=== WHAT YOU NEED TO DO ===
Your answer should hold each line of the material that contains the word "bottle".

=== TASK INPUT ===
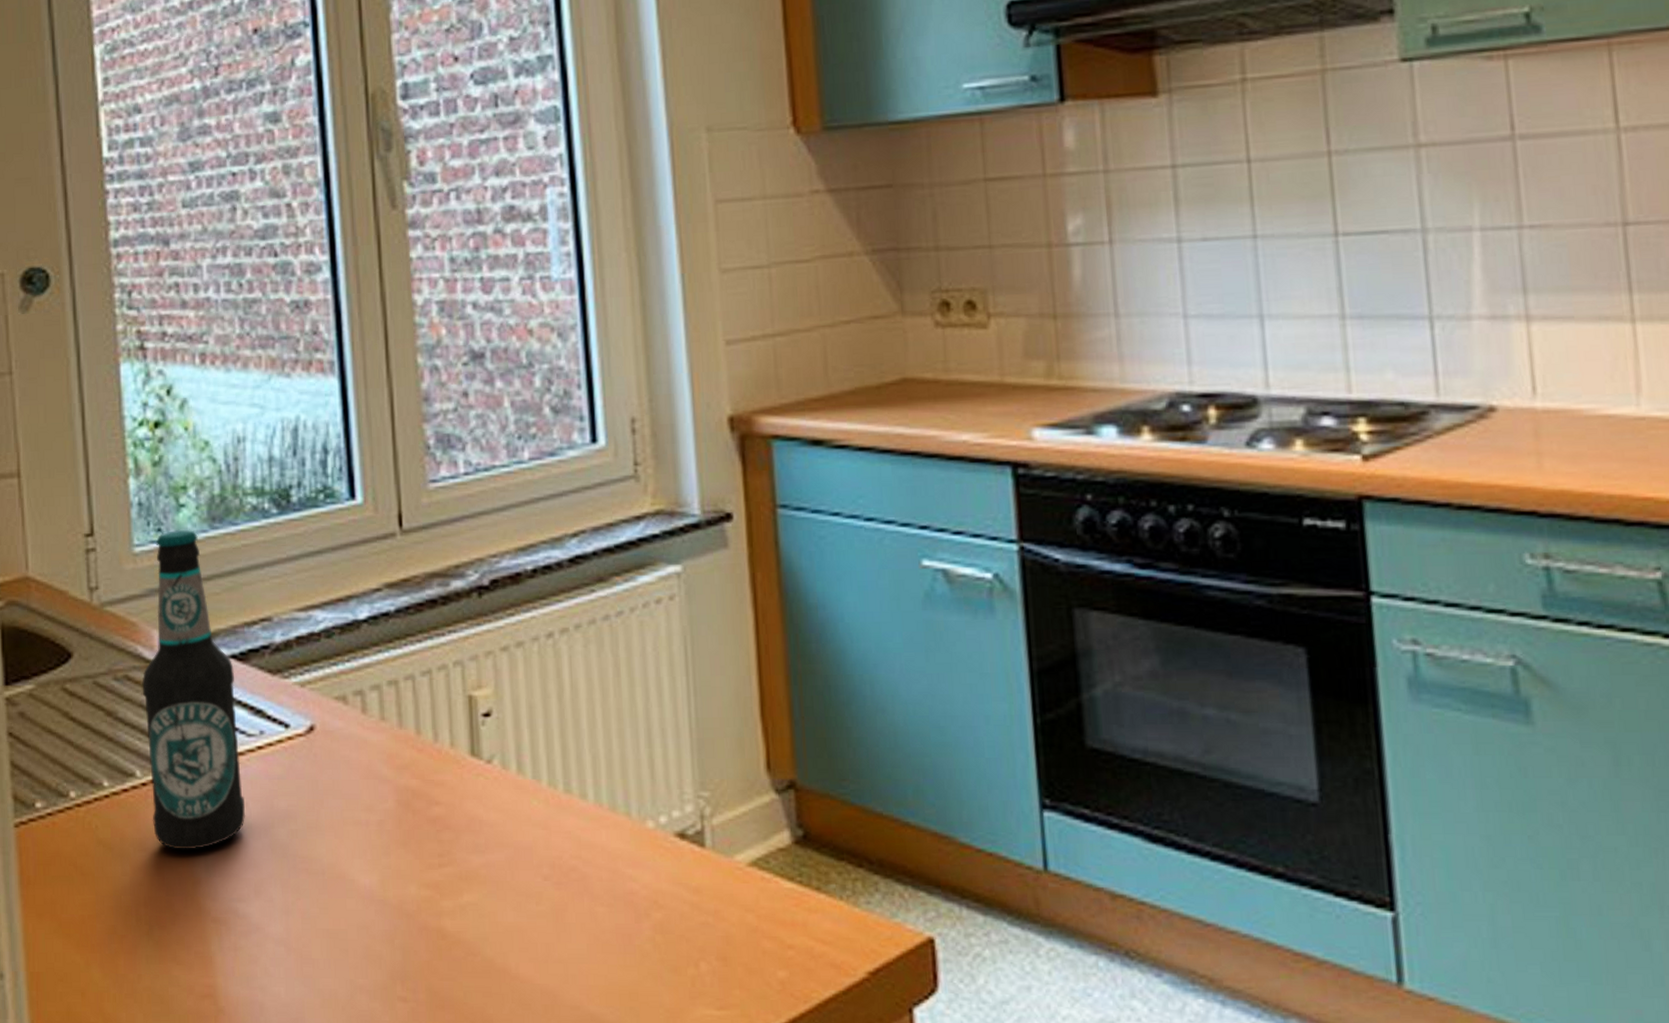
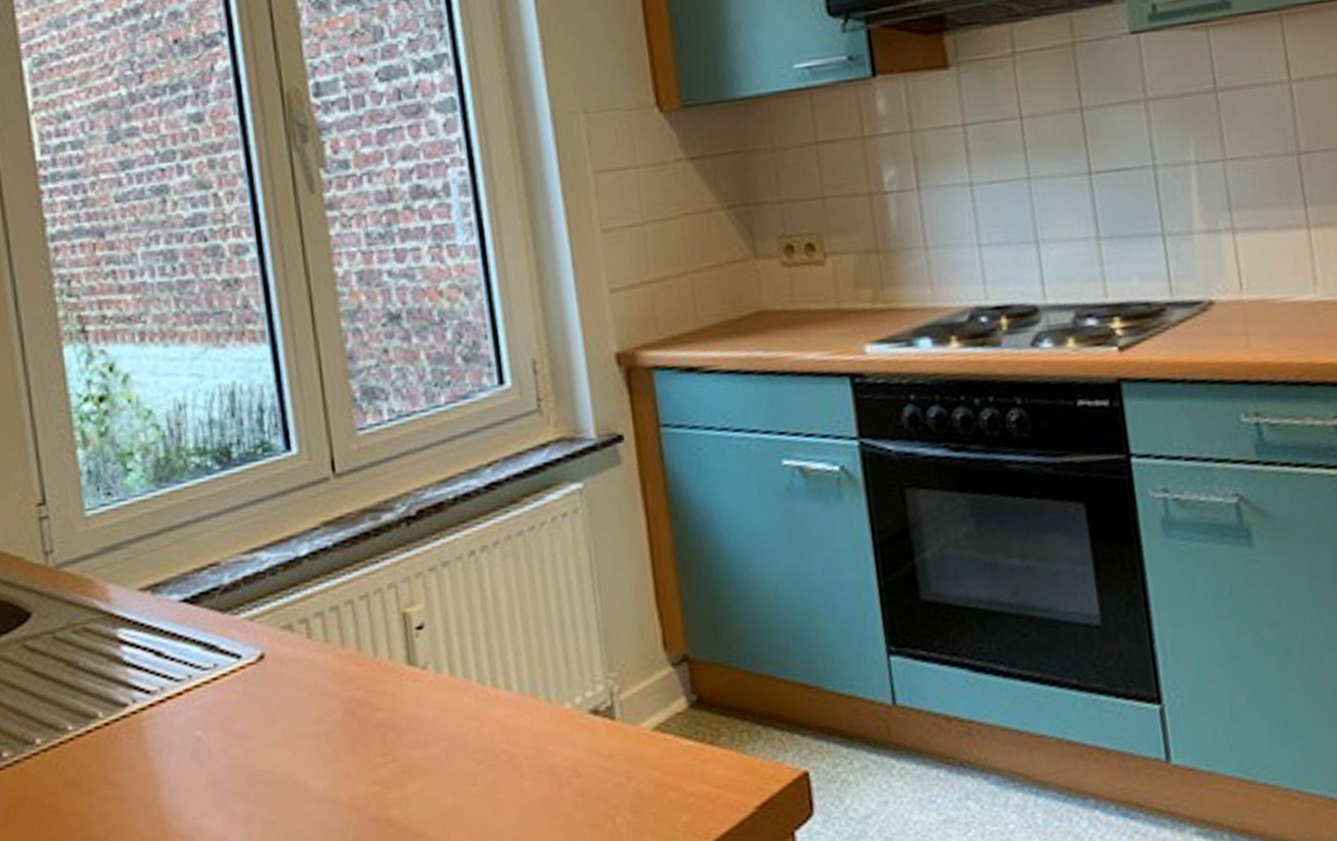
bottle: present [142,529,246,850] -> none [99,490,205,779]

--

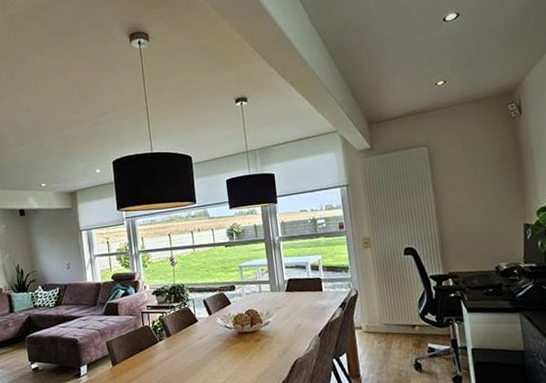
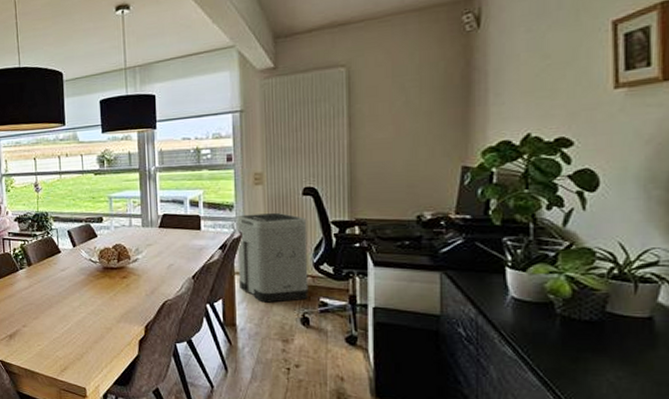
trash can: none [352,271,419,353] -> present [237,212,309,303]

--

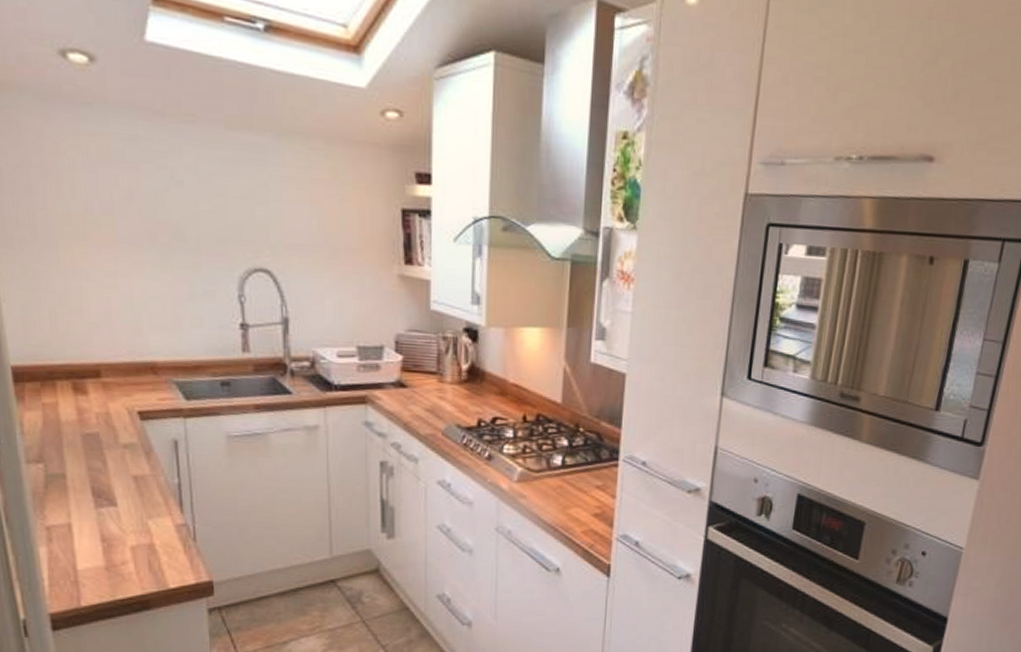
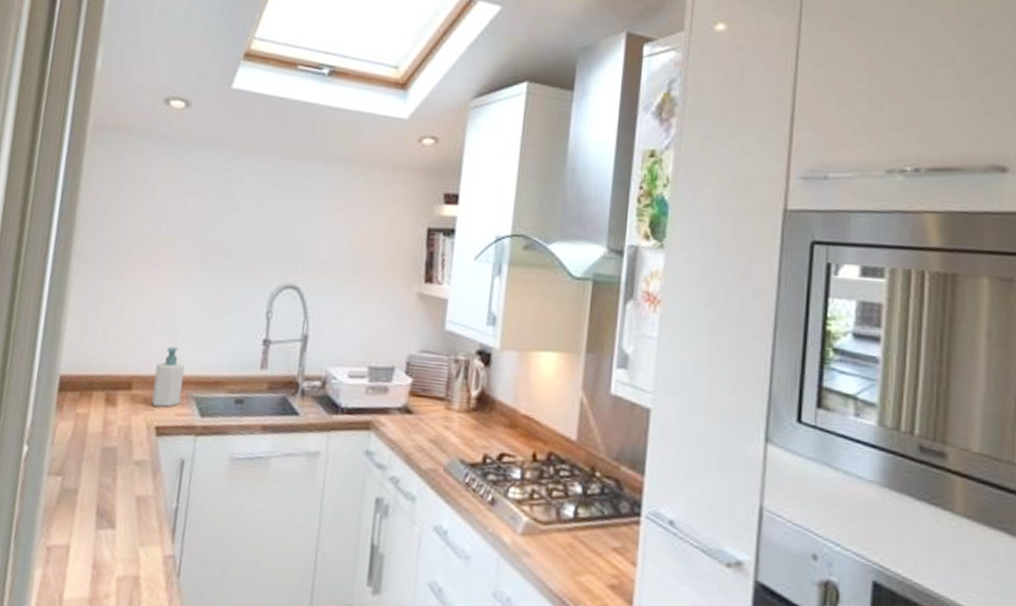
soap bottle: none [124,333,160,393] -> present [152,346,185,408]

=== THE ANSWER ===
bottle: present [142,529,246,850] -> none [99,490,205,779]
soap bottle: none [124,333,160,393] -> present [152,346,185,408]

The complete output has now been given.